What to produce: Where an entry below contains an image, skip the image and copy the rest exactly.

Dataset entries
- Opening Delimiter -
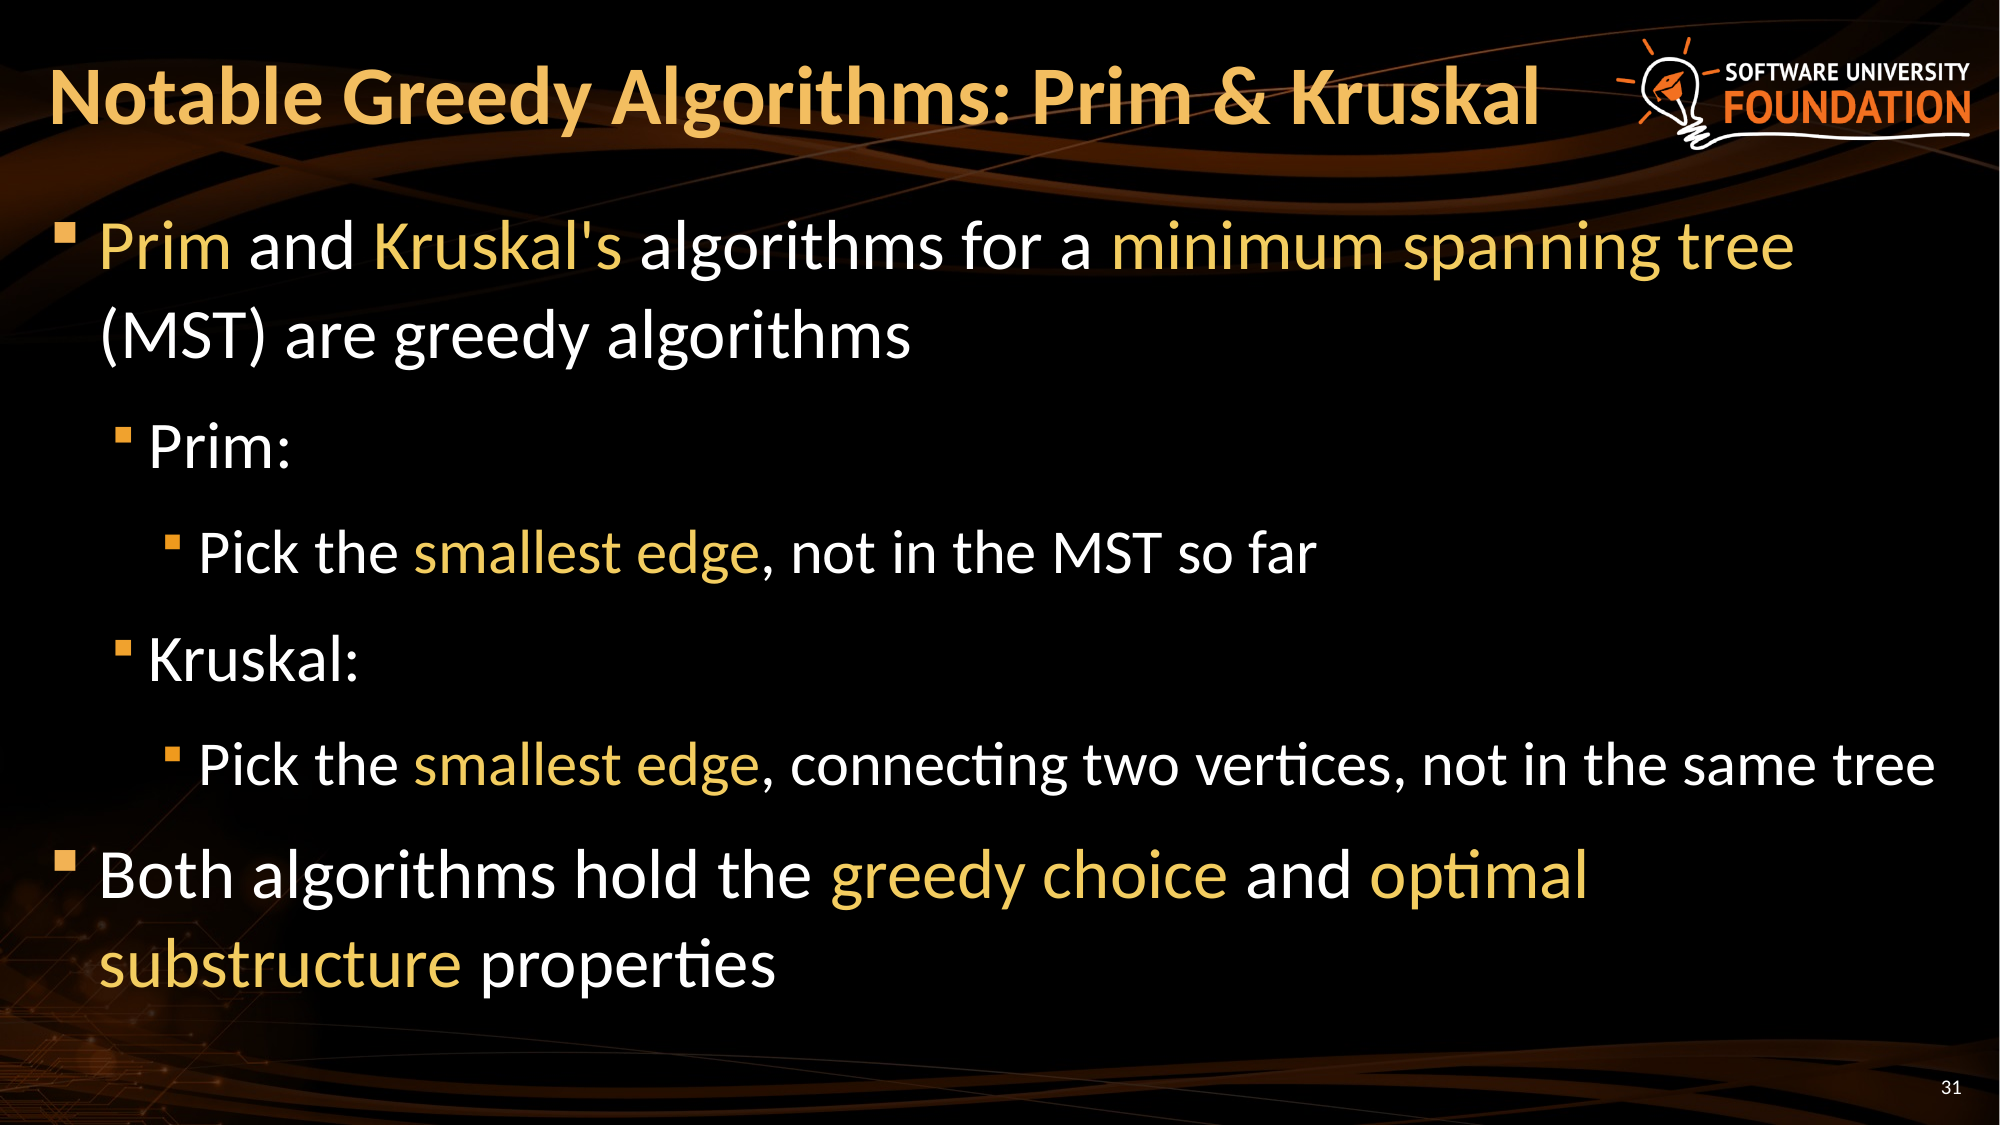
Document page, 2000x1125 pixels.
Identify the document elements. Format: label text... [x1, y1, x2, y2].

picture [0, 0, 2000, 1125]
slide_number 31 [1897, 1070, 1968, 1103]
title Notable Greedy Algorithms: Prim & Kruskal [30, 6, 1602, 189]
list Prim and Kruskal's algorithms for a minimum spanning tree (MST) are greedy algorithms Prim: Pick the smallest edge, not in the MST so far Kruskal: Pick the smallest edge, connecting two vertices, not in the same tree Both algorithms hold the greedy choice and optimal substructure properties [31, 188, 1968, 1103]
- Closing Delimiter -
The completed task:
Document page, 2000x1125 pixels.
Identify the document elements. Format: label text... [x1, y1, x2, y2].

picture [0, 0, 2000, 1125]
slide_number 31 [1897, 1070, 1968, 1103]
title Notable Greedy Algorithms: Prim & Kruskal [30, 6, 1602, 189]
list Prim and Kruskal's algorithms for a minimum spanning tree (MST) are greedy algorithms Prim: Pick the smallest edge, not in the MST so far Kruskal: Pick the smallest edge, connecting two vertices, not in the same tree Both algorithms hold the greedy choice and optimal substructure properties [31, 188, 1968, 1103]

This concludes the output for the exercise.